Thanks in advance for your reply.


----------



## Cholly (Mar 22, 2004)

JAH said:


> Shoping for a new HD Antenna. I know location is important, I'm just wondering what people are using and if they're happy with it.
> 
> I'd like to find a good indoor hd antenna, but fear I'm not going to be happy with any of them. I have an RCA one now and it won't pick up a signal, even though I'm only 5 miles from the towers.
> 
> ...


I'm definitely not a fan of Terk antennas. I have one packed away on a shelf.For less than the price of the Terk indoor amplifed antenna at Best Buy, I bought an indoor amplified antennna with infrared remote. The UHF element on this antenna rotates. You can set it to remember the orientation for your favorit channels. Just enter the channel number withh the remote, and the antnna points to the station. Works quite well -- I've picked up stations about 30 miles away with very good signal strength. The amplifier is also adjustable for gain, in case you should get signal ovrload.
http://www.radioshack.com/product/i...=tv+antennas&kw=tv+antennas&parentPage=search


----------



## JM Anthony (Nov 16, 2003)

I agree with Charlie on the Terks. I've had very good luck with a Ch. Master 4228 up in my attic.

Good luck.

John


----------



## Jim5506 (Jun 7, 2004)

The best indoor TV antenna is a small outdoor antenna used indoors. Usually not very pretty, but you can always claim it as modern art.


----------



## texasbrit (Aug 9, 2006)

Post your zip code and that will help us give you a recommendation.
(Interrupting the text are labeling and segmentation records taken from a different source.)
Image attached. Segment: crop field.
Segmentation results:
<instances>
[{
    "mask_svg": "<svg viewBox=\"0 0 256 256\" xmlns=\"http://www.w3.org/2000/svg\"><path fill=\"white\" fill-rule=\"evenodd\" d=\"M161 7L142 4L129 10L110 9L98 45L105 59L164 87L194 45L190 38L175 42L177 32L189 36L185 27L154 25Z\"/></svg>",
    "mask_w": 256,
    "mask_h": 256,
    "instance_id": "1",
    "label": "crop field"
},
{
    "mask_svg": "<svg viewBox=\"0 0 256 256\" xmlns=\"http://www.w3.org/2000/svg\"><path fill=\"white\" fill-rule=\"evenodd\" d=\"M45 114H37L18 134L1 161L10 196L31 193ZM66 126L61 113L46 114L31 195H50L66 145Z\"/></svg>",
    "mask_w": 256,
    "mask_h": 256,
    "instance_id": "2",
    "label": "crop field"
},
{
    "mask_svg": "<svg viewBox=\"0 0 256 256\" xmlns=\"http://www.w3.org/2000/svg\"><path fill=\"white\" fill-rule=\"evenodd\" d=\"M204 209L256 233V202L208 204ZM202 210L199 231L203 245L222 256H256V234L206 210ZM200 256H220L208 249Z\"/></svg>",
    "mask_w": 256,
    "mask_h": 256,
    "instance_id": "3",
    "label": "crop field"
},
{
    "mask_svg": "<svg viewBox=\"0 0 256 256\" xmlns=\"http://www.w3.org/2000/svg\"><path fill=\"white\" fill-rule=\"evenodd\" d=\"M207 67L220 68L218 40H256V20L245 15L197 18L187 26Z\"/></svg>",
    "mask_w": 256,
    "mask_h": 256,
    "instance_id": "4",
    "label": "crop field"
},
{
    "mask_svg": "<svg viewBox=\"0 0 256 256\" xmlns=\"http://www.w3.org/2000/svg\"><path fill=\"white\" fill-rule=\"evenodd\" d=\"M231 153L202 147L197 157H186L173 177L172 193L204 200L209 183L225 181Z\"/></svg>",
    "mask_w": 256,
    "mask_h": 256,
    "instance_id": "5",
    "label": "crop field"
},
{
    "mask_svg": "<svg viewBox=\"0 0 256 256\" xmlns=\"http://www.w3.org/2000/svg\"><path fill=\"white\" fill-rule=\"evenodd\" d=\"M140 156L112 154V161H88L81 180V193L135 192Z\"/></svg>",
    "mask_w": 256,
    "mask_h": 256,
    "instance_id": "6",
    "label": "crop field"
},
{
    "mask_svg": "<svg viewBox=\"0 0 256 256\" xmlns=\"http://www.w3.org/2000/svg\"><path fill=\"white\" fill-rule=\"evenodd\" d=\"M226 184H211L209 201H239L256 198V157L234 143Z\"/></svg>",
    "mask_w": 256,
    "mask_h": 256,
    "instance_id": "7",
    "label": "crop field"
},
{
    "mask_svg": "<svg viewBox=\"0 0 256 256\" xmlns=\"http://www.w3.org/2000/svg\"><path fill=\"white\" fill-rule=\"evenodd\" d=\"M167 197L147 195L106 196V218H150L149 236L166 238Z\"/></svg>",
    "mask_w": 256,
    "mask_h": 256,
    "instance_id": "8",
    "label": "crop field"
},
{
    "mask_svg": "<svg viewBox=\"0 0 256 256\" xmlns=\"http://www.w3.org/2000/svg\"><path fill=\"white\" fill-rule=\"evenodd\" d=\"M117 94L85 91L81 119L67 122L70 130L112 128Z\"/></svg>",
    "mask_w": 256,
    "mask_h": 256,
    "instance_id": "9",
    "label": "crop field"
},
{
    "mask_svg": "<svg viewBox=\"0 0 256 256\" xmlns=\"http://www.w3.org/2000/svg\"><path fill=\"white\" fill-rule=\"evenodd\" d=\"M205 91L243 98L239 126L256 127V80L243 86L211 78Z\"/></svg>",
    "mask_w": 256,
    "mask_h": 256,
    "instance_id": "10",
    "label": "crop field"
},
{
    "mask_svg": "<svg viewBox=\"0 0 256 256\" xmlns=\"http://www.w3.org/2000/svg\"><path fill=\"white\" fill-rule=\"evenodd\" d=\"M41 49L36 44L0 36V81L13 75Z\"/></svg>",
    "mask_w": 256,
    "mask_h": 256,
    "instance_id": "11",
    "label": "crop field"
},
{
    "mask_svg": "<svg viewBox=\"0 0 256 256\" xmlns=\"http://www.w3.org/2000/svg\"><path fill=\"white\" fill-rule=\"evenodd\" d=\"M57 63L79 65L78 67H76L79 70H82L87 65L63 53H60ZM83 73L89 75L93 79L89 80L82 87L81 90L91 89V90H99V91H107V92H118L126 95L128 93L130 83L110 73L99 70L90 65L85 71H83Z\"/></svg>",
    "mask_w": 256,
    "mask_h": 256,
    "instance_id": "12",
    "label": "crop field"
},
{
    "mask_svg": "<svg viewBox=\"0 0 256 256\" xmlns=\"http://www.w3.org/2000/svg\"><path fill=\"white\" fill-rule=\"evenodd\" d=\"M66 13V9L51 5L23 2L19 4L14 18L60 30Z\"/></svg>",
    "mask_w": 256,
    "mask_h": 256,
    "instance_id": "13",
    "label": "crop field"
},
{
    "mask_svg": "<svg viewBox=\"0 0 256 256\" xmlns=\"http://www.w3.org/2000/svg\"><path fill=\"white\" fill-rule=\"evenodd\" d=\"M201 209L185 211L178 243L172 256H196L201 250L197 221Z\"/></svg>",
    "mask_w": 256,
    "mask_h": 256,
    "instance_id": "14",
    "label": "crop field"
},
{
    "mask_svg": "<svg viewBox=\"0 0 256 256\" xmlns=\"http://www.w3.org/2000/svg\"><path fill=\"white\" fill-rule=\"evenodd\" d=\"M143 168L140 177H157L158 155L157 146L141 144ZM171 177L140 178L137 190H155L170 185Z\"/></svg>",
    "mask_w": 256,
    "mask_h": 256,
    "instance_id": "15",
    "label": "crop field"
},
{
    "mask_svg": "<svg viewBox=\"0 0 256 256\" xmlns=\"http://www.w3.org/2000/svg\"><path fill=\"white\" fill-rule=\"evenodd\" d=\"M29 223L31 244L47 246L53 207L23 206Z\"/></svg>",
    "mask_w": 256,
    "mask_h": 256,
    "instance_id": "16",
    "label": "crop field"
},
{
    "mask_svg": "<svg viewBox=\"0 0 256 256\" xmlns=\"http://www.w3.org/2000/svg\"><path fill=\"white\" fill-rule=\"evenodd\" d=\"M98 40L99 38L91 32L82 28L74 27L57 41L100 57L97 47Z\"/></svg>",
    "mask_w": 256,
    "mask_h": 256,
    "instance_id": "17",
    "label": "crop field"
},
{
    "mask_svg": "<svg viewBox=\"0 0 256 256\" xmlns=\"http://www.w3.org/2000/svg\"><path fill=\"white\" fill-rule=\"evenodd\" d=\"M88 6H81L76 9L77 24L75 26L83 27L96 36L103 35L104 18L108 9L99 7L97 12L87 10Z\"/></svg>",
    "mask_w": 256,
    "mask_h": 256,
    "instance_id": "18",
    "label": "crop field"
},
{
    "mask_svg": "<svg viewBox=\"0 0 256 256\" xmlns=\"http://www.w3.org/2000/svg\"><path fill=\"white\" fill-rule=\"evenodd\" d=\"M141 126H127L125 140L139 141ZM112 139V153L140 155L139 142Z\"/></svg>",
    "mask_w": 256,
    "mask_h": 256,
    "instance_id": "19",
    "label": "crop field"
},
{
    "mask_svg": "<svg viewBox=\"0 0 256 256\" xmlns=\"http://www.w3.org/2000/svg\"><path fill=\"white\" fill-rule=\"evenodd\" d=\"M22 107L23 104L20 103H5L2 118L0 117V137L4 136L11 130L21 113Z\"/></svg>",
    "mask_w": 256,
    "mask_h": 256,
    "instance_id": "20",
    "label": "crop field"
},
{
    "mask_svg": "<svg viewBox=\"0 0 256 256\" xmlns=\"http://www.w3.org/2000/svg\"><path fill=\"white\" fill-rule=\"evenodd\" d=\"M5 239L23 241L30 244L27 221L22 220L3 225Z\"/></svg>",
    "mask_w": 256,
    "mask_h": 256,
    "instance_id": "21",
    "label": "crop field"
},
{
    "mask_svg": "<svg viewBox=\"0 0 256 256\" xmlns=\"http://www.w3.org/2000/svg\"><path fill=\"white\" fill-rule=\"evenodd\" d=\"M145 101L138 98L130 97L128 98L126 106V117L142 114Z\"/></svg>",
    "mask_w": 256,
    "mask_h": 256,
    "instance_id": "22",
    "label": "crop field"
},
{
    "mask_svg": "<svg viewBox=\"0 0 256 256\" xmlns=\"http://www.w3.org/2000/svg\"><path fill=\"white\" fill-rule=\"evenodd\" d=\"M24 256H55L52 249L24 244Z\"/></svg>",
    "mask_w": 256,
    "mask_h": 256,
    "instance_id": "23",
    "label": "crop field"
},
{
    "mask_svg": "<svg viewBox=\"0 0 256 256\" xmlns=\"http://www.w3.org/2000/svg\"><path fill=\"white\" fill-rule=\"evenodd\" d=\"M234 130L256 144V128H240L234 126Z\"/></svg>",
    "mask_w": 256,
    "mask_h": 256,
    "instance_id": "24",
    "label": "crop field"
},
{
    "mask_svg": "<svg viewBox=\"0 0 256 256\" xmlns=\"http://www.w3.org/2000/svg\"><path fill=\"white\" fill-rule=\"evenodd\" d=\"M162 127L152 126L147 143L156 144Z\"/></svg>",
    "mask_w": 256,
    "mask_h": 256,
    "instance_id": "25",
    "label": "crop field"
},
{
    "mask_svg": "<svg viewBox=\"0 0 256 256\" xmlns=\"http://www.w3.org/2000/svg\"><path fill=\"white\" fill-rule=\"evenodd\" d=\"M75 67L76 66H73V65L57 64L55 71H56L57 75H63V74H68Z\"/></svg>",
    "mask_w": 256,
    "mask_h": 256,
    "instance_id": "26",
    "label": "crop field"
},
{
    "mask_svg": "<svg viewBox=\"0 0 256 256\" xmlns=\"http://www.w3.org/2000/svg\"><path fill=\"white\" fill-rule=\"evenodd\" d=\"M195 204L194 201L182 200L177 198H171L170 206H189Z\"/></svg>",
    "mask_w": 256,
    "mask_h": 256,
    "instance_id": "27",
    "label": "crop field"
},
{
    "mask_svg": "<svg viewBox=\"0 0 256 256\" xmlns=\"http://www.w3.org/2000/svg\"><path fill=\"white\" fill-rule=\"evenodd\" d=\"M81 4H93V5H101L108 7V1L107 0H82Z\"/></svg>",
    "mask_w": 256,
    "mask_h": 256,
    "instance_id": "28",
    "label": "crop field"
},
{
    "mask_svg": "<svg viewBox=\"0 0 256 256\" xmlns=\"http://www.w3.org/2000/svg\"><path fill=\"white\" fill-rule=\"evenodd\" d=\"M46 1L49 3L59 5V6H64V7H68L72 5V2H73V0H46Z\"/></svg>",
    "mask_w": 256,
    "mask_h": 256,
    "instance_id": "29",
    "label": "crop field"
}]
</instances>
At 5 miles from the transmitters you will probably find amplified antennas are overloading. You almost certainly need an unamplified antenna like the Philips/Zenith Silver Sensor (unamplified version) (if you only have UHF digitals) or the Terk HDTVi (if you have VHF and UHF digitals). The Silver Sensor is generally recognized to be the best indoor UHF antenna.
The HDTVi is probably the only Terk antenna worth looking at; it's actually a clone of the Silver Sensor with added "rabbit ears" for VHF. 

Remember there are no such things as "HD antennas", despite the marketing hype. Antennas are antennas, they can't tell the difference between analog TV signals and digital TV signals.


----------



## jdspencer (Nov 8, 2003)

The first thing to do is determine what frequencies your locals are using. Go to http://antennaweb.com. Then you can figure out which antenna you need.


----------